Oleh: M. Affian Nasser (Mahasiswa Magister Ilmu Al-Qur'an & Tafsir, Pascasarjana UIN Alauddin Makassar)
Ziauddin Sardar pernah mengatakan “Different Civilizations have produced distinctively different sciences” bahwa peradaban yang berbeda telah menghasilkan ilmu pengetahuan yang berbeda.
Selama ini, diskursus terhadap kajian agama selalu berputar pada kajian normatif dan agama diposisikan sebagai dogma yang mengajarkan bagaimana hubungan antara Tuhan dengan hamba-Nya, serta aspek pemaknaan ajaran agama dalam ruang lingkup masyarakat.
Kalau diamati, ada ruang yang sering dilupakan dalam pendefinisian agama, terutama Islam, yaitu spirit peradaban ilmiah yang justru menjadikan Islam sebagai pusat peradaban dunia. Islam sebagai sebuah peradaban merupakan perwujudan dari keutuhan spritual dan material yang didasarkan pada nilai, norma, dan pandangan kosmologi dalam berbagai dimensi.
Apakah kita pernah mendengar istilah Islamic Golden Age? Itulah puncak masa keemasan kejayaan Islam yang terjadi pada masa dinasti Abbasiyah, mulai dari pertengahan abad ke-8 hingga abad ke-13 yang ditandai dengan perkembangan intelektual yang tidak tertandingi di semua bidang seperti sains, teknologi, linguistik, pendidikan, dan kedokteran.

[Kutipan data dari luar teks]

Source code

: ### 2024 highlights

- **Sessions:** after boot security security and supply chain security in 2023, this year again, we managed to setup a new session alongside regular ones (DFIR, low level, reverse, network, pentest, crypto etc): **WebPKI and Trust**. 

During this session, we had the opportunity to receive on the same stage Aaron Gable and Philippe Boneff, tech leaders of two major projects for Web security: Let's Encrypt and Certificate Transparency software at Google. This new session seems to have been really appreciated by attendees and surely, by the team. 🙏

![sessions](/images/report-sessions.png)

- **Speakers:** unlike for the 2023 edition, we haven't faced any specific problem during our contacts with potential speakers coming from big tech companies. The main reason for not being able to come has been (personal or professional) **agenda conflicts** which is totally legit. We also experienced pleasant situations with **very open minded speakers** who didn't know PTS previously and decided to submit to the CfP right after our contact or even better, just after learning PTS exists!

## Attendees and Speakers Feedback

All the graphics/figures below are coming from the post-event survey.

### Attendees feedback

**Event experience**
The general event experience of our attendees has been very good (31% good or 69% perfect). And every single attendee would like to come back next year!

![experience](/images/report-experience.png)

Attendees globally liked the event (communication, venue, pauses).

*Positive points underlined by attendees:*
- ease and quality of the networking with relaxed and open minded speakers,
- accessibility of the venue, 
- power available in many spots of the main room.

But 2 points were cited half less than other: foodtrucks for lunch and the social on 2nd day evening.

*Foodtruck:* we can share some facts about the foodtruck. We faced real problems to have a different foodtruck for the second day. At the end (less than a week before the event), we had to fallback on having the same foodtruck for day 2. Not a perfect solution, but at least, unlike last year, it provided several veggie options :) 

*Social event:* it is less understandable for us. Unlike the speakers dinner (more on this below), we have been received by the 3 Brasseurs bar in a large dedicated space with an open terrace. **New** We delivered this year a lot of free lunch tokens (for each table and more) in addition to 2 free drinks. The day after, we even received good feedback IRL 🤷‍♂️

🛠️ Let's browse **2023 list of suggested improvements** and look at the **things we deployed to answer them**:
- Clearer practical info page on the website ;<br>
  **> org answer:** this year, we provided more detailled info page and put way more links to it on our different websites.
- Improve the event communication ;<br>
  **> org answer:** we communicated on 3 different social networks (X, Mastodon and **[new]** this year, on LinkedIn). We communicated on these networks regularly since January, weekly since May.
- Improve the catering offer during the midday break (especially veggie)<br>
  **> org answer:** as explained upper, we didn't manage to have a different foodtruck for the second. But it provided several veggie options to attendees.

Dalam rekaman sejarah, masa dinasti Abbasiyah, budaya Islam menjadi campuran dari tradisi Arab, Persia, Mesir, dan Eropa. Keterbukaan Islam menjadi faktor penting lahirnya peradaban, akulturasi budaya serta semangat penerjemahan dari hasil karya pemikiran Yunani menambah khazanah yang menghasilkan prestasi intelektual dan budaya menakjubkan.